We approve the Court of Appeals of Arnhem for having justified the recourse to the German applicable law and the reject of the buyer's arguments, who invoked articles 8(3), and 77: according to the judges of Arnhem, none of these provisions provides a solution that can be linked back to the Convention. The Court thus followed an appropriate reasoning in presence of a internal gap arising from article 7(2). It is well known that, during the drafting of the Convention, no agreement was reached on the highly controversial question of penalty clauses (see C. Witz, op. cit., no. 79 and the ICC arbitral ruling cited). Incontestably, the question is a concern for national laws.
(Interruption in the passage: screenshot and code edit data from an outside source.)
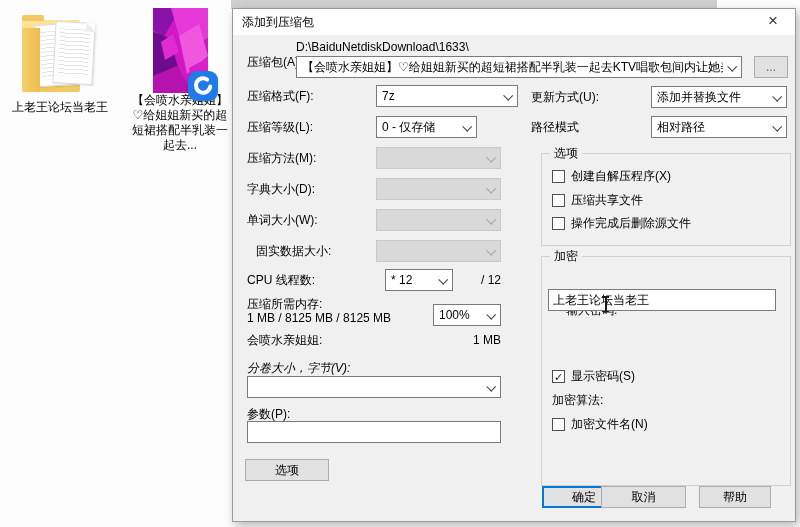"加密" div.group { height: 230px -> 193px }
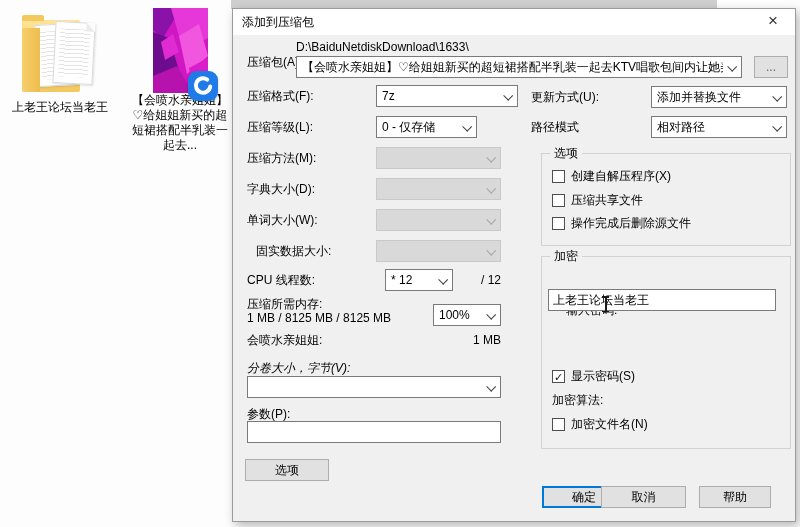"会喷水亲姐姐:" div.lbl { text: 会喷水亲姐姐 -> 添加并替换文件 }
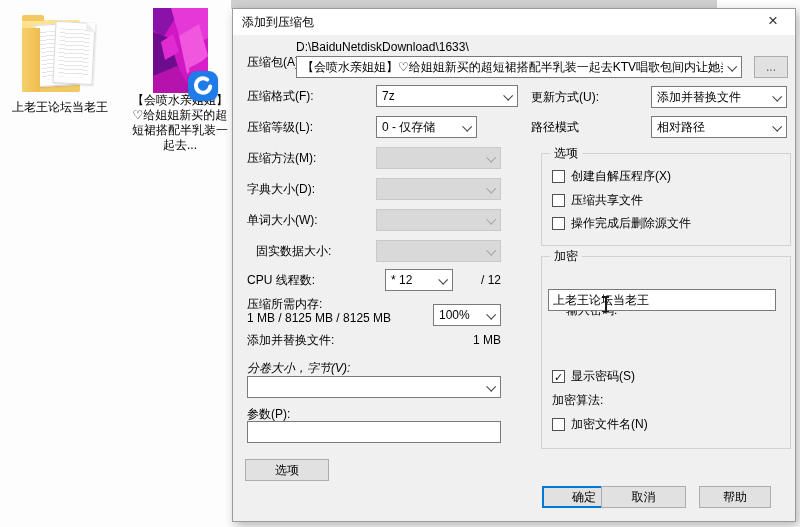"确定" button.btn { margin-left: 38px -> none }
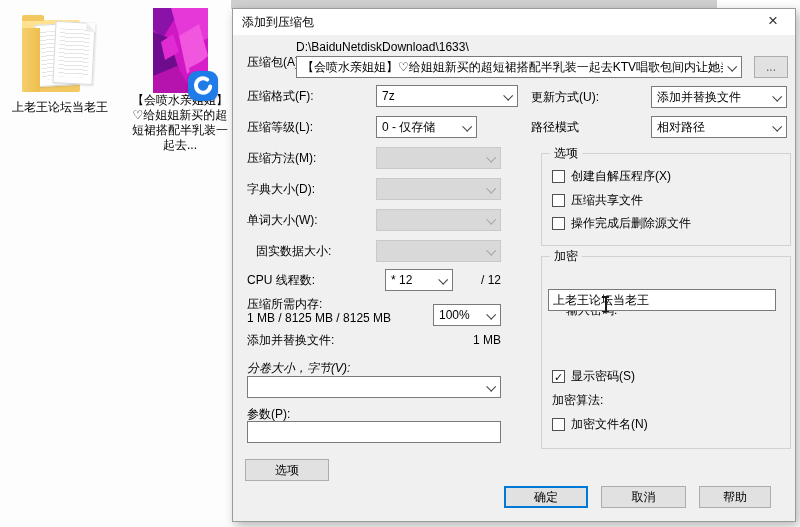"帮助" button.btn { text-align: none -> right; width: 72px -> 88px }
We can regret, however, that the judges did not elaborate on their consideration of the live lambs as goods. The Court of Appeals should have done so though, since the Convention does not include any definition for the term "goods," but restricts itself to exclude from its field of application certain goods without specifically mentioning live animals. In spite of the tendency that we observe in numerous laws that do not consider animals as "things" anymore, there is no doubt however that the Vienna Convention applies to the sale of animals.